LISTED RECORDS =>
· · · · ·

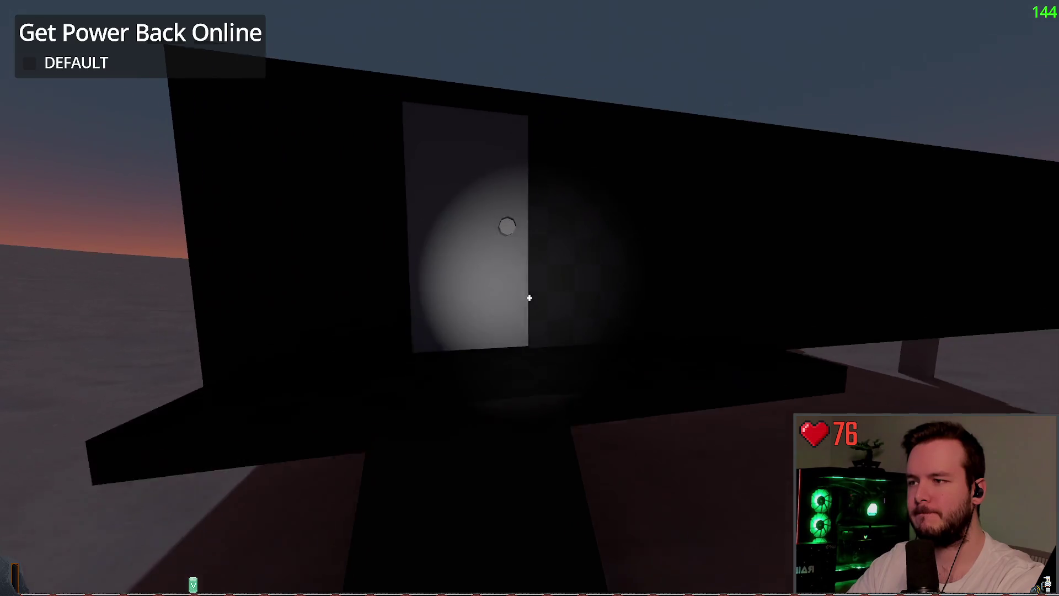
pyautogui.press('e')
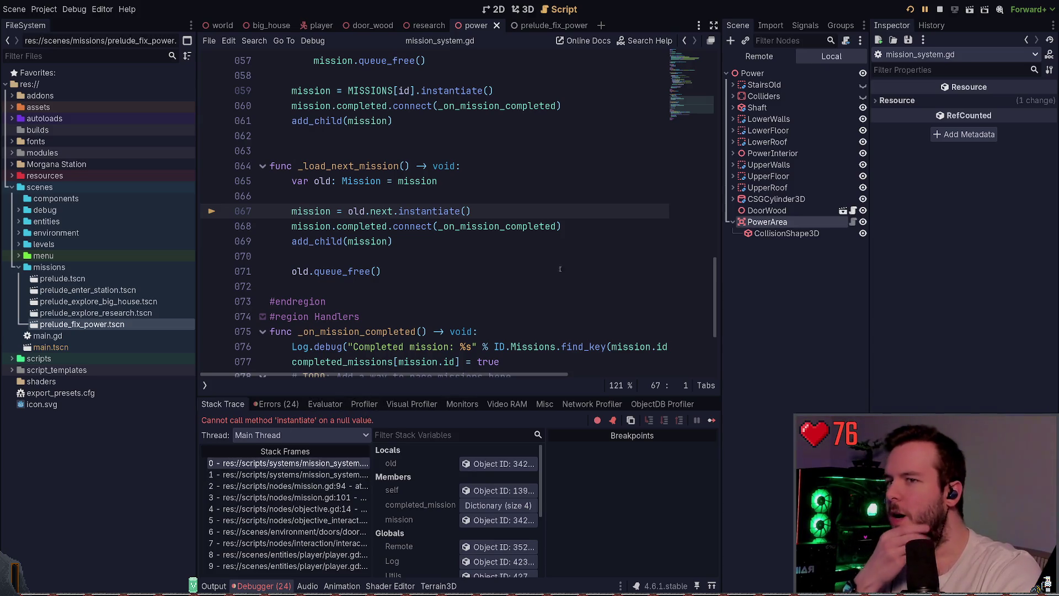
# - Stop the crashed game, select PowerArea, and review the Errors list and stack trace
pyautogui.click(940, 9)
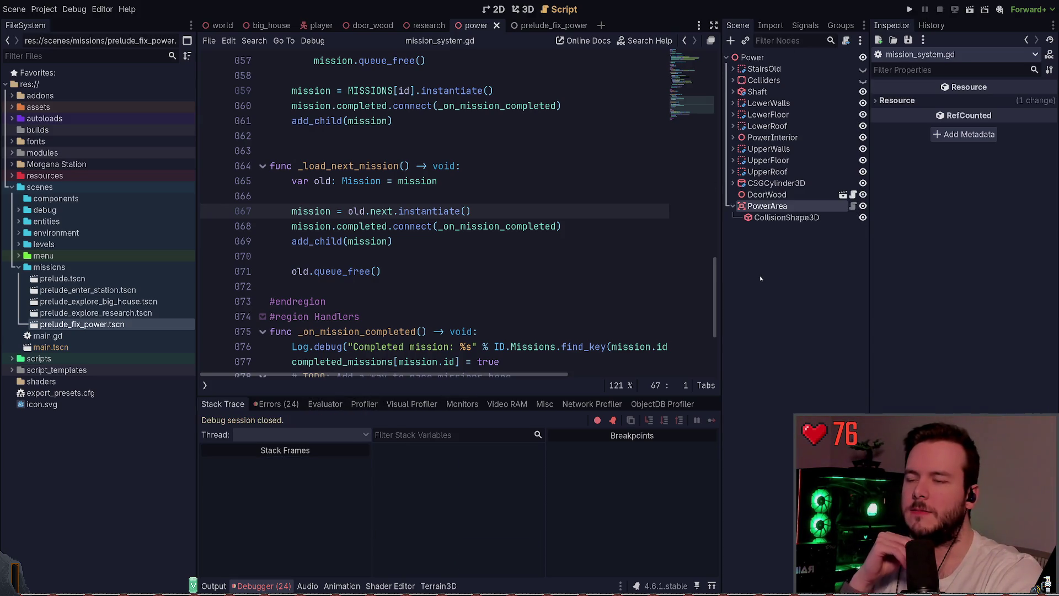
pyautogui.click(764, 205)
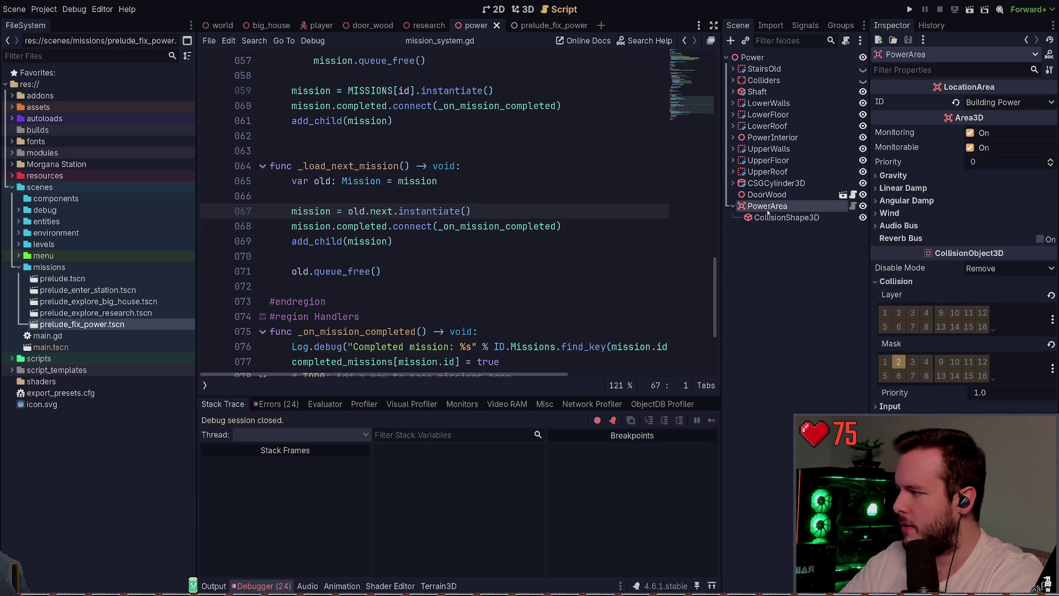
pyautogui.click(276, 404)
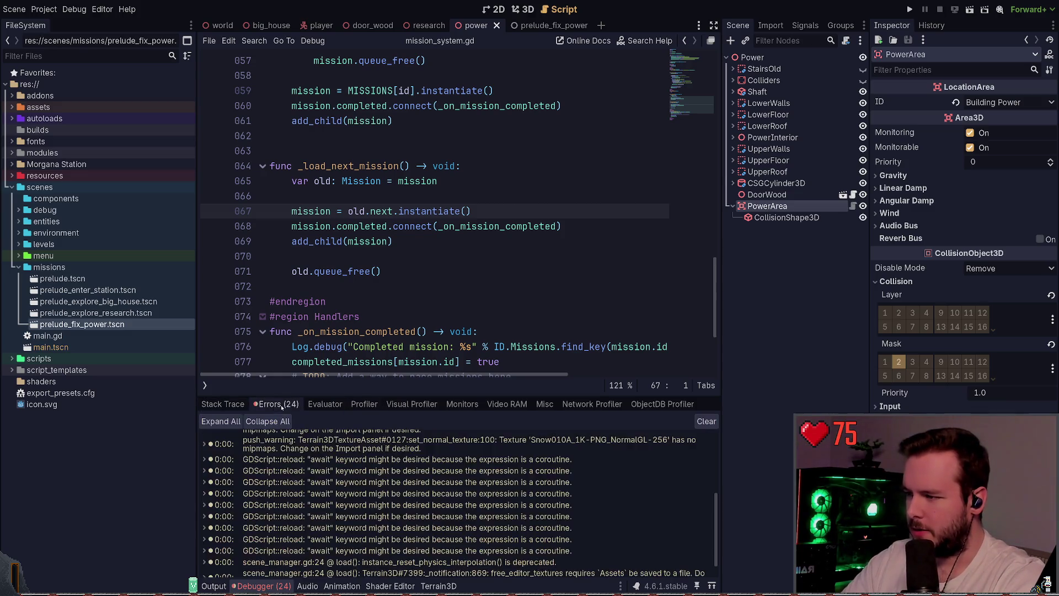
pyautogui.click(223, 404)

· · · · ·

WORK ITEM =>
Each of the entries above must be output exactly, with none of the pictures.

RESULT BELOW =>
pyautogui.press('e')
# - Stop the crashed game, select PowerArea, and review the Errors list and stack trace
pyautogui.click(940, 9)
pyautogui.click(764, 205)
pyautogui.click(276, 404)
pyautogui.click(223, 404)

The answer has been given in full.